The Deputy Secretary-General of the United Nations, Amina J. Mohammed, stated this at the Award Ceremony of the Leadership Newspaper, in Abuja, last Thursday.
Mohammed noted that sixty per cent of the world’s best solar resources are on this continent adding that by 2040, Africa could generate ten times more electricity than it needs, and entirely from renewables.
Mohammad regretted that Africa now receives just two per cent of global clean energy investment saying, “And here in Nigeria, more than 86 million people still have no access to electricity at all.”
Expressing concerns over the large population of Nigerians living without access to electricity, the deputy scribe, said however, that Nigeria is responding to this challenge the right way insisting that under President Tinubu’s leadership, Nigeria has developed a best-in-class action plan for climate, one that treats climate not as a constraint but as an engine for growth.

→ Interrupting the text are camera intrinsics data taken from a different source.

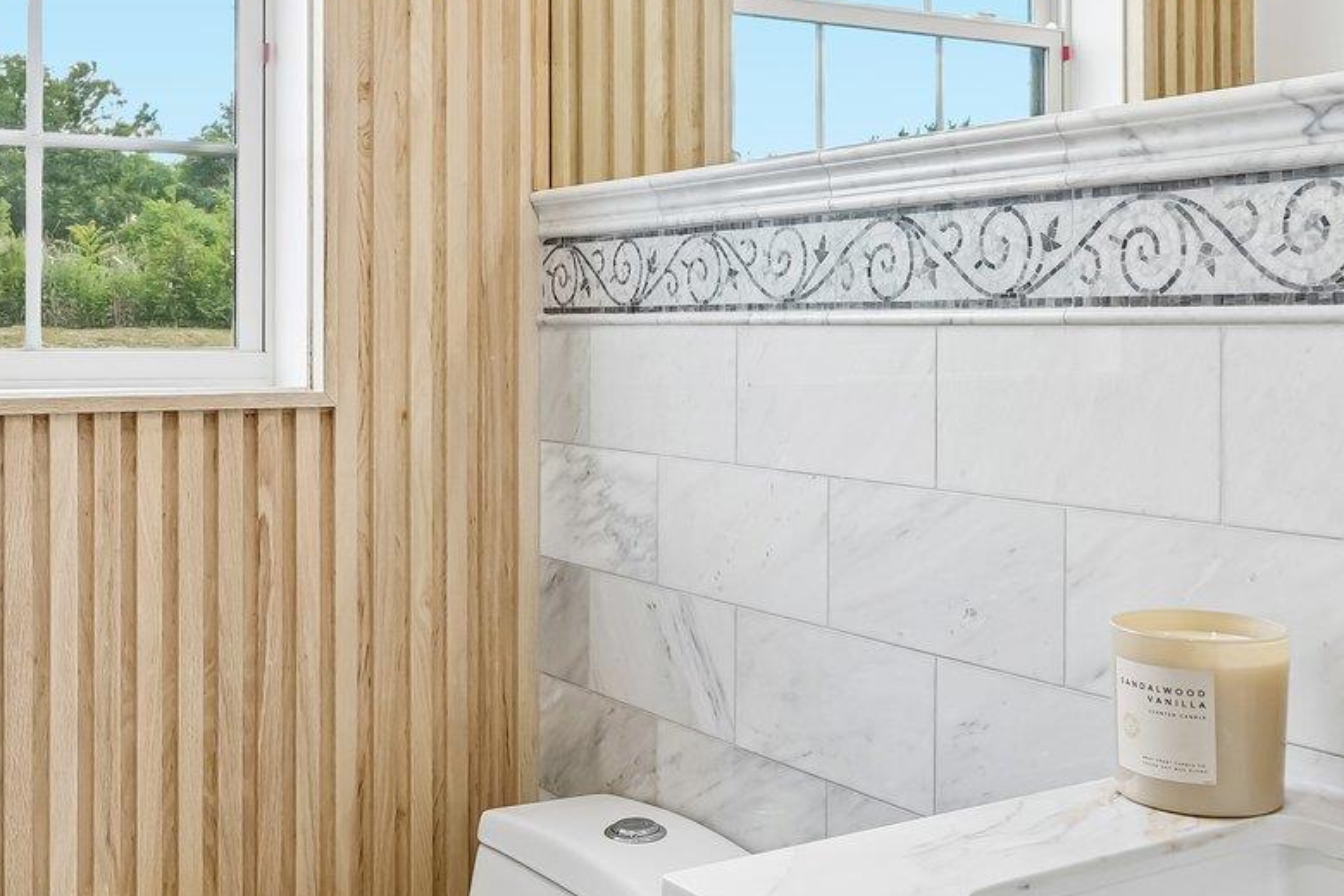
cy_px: 354
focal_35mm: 42
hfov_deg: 46.3
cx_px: 586
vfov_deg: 31.8
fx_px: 1568
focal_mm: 16
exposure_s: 1/30
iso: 125
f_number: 9
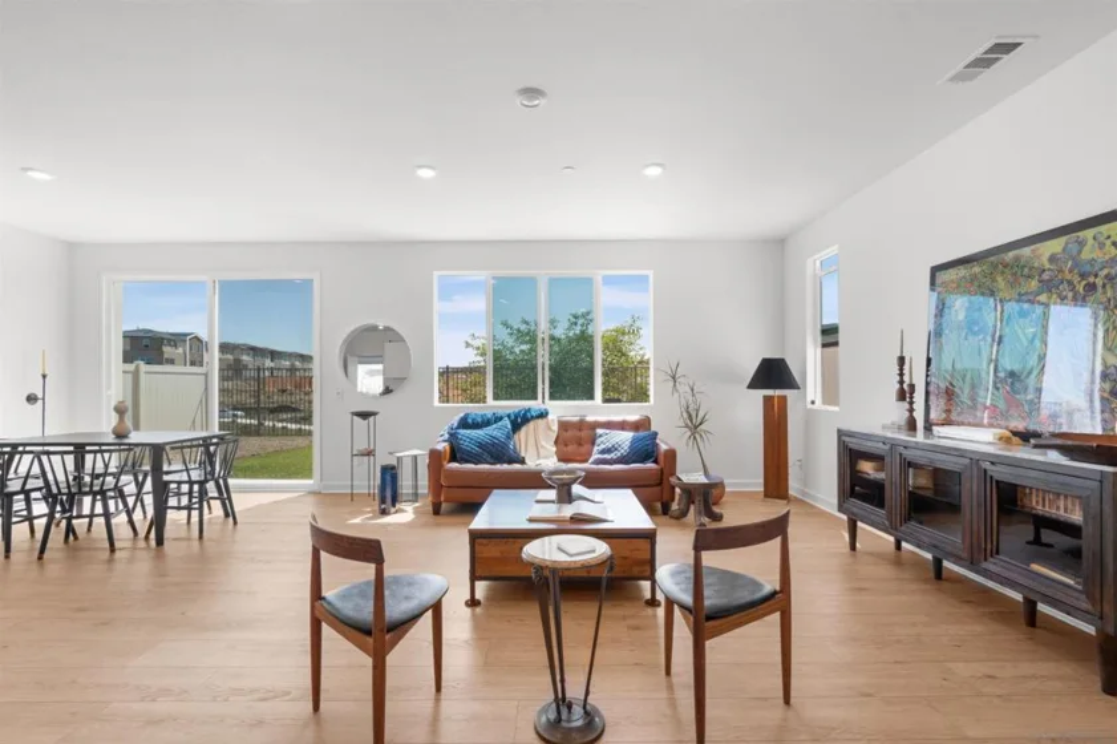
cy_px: 372
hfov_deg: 96.8
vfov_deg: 73.7
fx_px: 496
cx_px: 558
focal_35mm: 16
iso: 100
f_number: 9
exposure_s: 1/8
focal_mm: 16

According to her, by placing energy access, climate-smart agriculture, clean cooking, and water management at the heart of its development agenda, Nigeria is showing what serious climate leadership looks like but Nigeria cannot close the climate action gap alone.
 “Developed countries must the triple adaptation financing, we need for serious contributions to the Loss and Damage Fund, and mobilize 300 billion dollars per year by 2035 for developing countries to succeed. Early warning systems need to reach everyone, so that communities have the means to prepare for climate shocks before they hit.
“And as Africa drives the global renewables revolution, including through its critical minerals, Africans must be the first and primary beneficiaries of the wealth that they generate”, Mohammed stated.